Not everything is well-done, however. The sudden heel turn of Gus Blake (complete with a transition to some weird-ass creepy doll oversized head) never works for me, and neither does the strife depicted between the Blakes after where Barr left them in the last issue of Volume One. I just don't get the appeal of Necromantra, who pops up in the third issue--I understand the appeal of an evil bad girl version of Mantra, I just never get a sense of why she's worth my attention. A second version of the hero Wrath is set up as a foil for Lauren the way Warstrike was a foil for Eden only for him to be literally carted away in the fifth issue after him having little interaction with our heroine. Rush kind of takes up precious air away from Lauren in her own book.
As mentioned before, Dave Roberts takes over on art except for Henry Martinez in issues #3-4, and its not bad. As with Dodson in the first volume, it's very cheesecakey. I will say I like Roberts' facial expressions quite a bit, which really did convey Lauren's habit of being at turns excited at being her favorite superhero and anxious because she's in way over her head. As seems to be the custom with the character, Lauren goes through two costume changes before settling on a lacy little thing that doesn't seem very....warrior-like to me.

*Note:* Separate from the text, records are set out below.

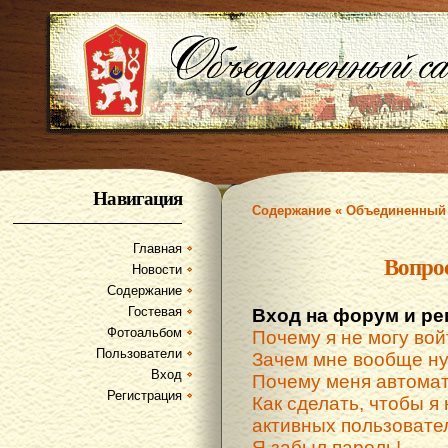
Навигация
Содержание « Объединенный 
Главная
Вопро
Новости
Содержание
Гостевая
Вход на форум и ре
Фотоальбом
Почему я не могу вой
Пользователи
Зачем мне вообще ну
Вход
Почему меня автомат
Регистрация
Как сделать, чтобы я 
активных пользовате
Я забыл пароль!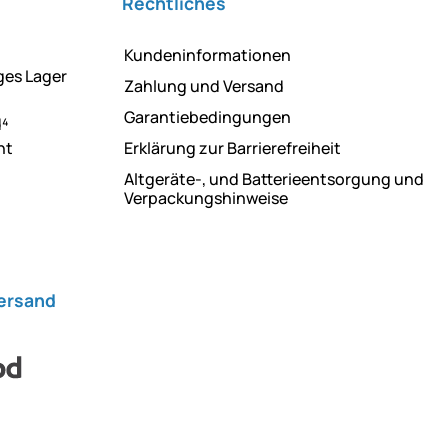
Rechtliches
Kundeninformationen
ges Lager
Zahlung und Versand
Garantiebedingungen
d⁴
ht
Erklärung zur Barrierefreiheit
Altgeräte-, und Batterieentsorgung und
Verpackungshinweise
Versand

This is a letdown from the first volume. It's not a hopeless case--I can easily see this book work more if they started with Lauren having sole control of the Mantra identity, with the events of the Barr issues being shown in flashback. The structure in place at the end of the last issue, with a third person perspective and a stronger emphasis on high school, is sound. According to Mason, the second volume sold extremely well, but not well enough to justify continuing the series. I wonder if, had they continued an issue or two beyond issue seven, sales might have justified the two year run that other rebooted titles Prime and Ultraforce.
Of course, while the reboot was prompted by Marvel's purchase of Malibu, it was prompted narratively by a four part crossover event that became a line-wide jam...and we'll be covering the weekly flipbook story
Godwheel next time!
Until then....why be meta when you can be ultra?
Thanks to both Tom Mason and Roland Mann for their views and support.
If you would like to support my endeavors to keep pop culture honest, consider joining my Patreon or buying me a Ko-Fi. Please follow me on Bluesky Social @tdeja.bsky.social
*--here's more signs of me getting old...for those who don't know, Pamela Sue Martin played Nancy Drew in The Hardy Boys/Nancy Drew Mysteries in 1977. When her role was reduced in the following year, Martin left the series (immediately posing for Playboy) and was replaced by Janet Louise Johnson, who was so forgettable I actually had to look it up on the interwebs. That title references Johnson.